Phenolipid JE from Syzygium cumini attenuated obesity via modulating NF-κB/NLRP3 signaling pathway and gut microbiota-bile acid-FXR axis in high-fat diet-fed mice.

Syzygium cumini is an edible berry with anti-diabetic and anti-obesity activities. However, to date, the major bioactive components contributing to S. cumini's effects against metabolic disorders still remain unclear. Phenolipids with chroman/chromone skeleton and long alkyl side chain are characteristic constituents of S. cumini. In the current study, we explored anti-obesity effects and underlying mechanism of jambone E (JE), a representative phenolipid of S. cumini, with high-fat diet (HFD)-fed mice and cellular models.
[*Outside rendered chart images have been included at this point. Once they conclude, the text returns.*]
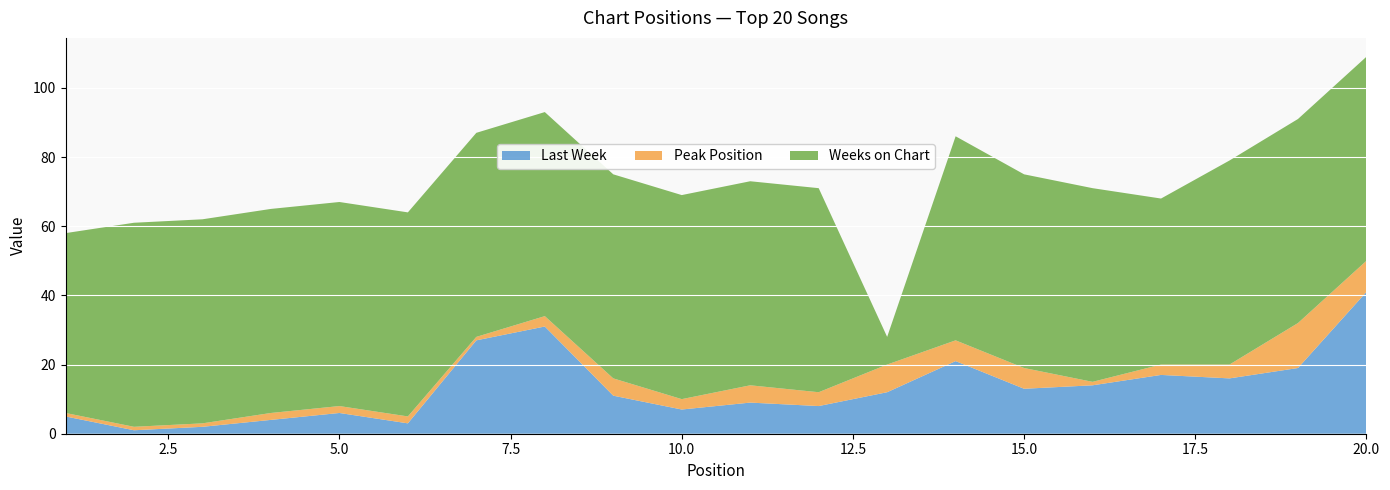

Reading left to right, list all the values displayed in this chart.

Last Week: 1=5	2=1	3=2	4=4	5=6	6=3	7=27	8=31	9=11	10=7	11=9	12=8	13=12	14=21	15=13	16=14	17=17	18=16	19=19	20=41
Peak Position: 1=1	2=1	3=1	4=2	5=2	6=2	7=1	8=3	9=5	10=3	11=5	12=4	13=8	14=6	15=6	16=1	17=3	18=4	19=13	20=9
Weeks on Chart: 1=52	2=59	3=59	4=59	5=59	6=59	7=59	8=59	9=59	10=59	11=59	12=59	13=8	14=59	15=56	16=56	17=48	18=59	19=59	20=59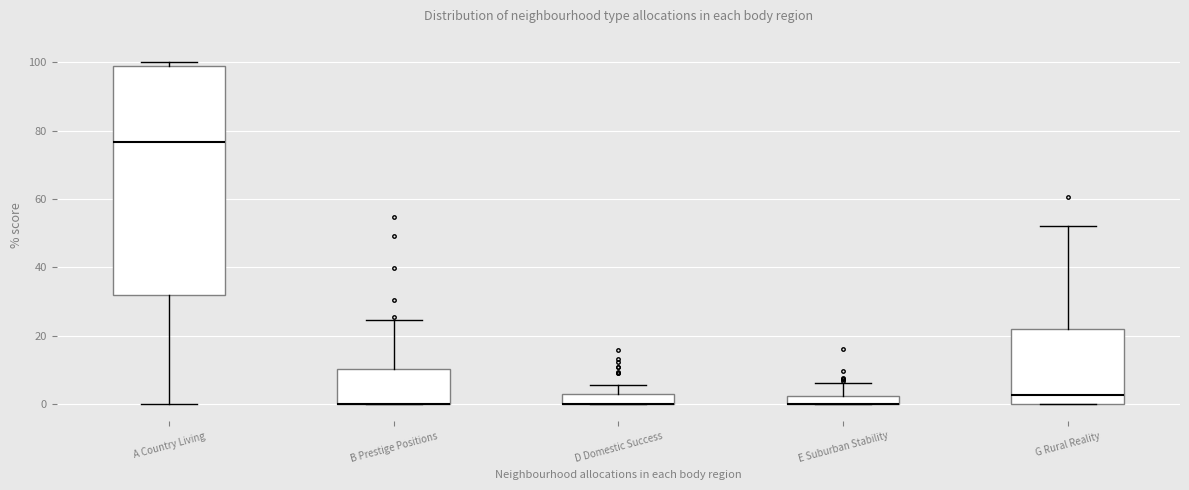

Where is the upper edge of the box for B Prestige Positions on the y-axis? The values are not printed on the chart, so give them approximately, as read against the axis.

10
Our data demonstrated that JE supplementation (at dosages of 75 and 150 mg/kg) for 10 weeks significantly attenuated HFD-induced body weight gain, adipocyte hypertrophy, and hyperlipidemia in mice, promoted insulin receptor β/protein kinase B-mediated insulin signaling transduction in liver, adipose tissue, and skeletal muscles, inhibited proinflammatory factors release in adipose tissue with downregulated nuclear factor kappa-B/NOD-like receptor thermal protein domain associated protein 3 signaling pathway. The 16S rRNA gene sequencing, gas chromatography-mass spectrometry, and ultra-performance liquid chromatography-quadrupole-time-of-flight/mass spectrometry analysis revealed that JE intervention increased relative abundance of Bifidobacterium genus in fecal samples, promoted gut-derived acetic acid production, and reshaped fecal bile acid profiles in HFD-fed mice. Further molecular mechanism study suggested that JE supplementation to HFD-fed mice augmented the expression of bile acid metabolism related genes including Fxr, Cyp8b1, Cyp7b1, and Cyp27a1, whilst downregulated lipid metabolism related gene Acc1 expression in the liver. Moreover, cellular study revealed that JE treatment could reduce total cholesterol and triglyceride synthesis and increase bile acid secretion in HepG2 cells. Our work suggested the association of anti-obesity effects of JE and microbiota-bile acid-farnesoid X receptor axis, and highlighted the potential utilization of JE and its analogues in treating obesity and related comorbidities.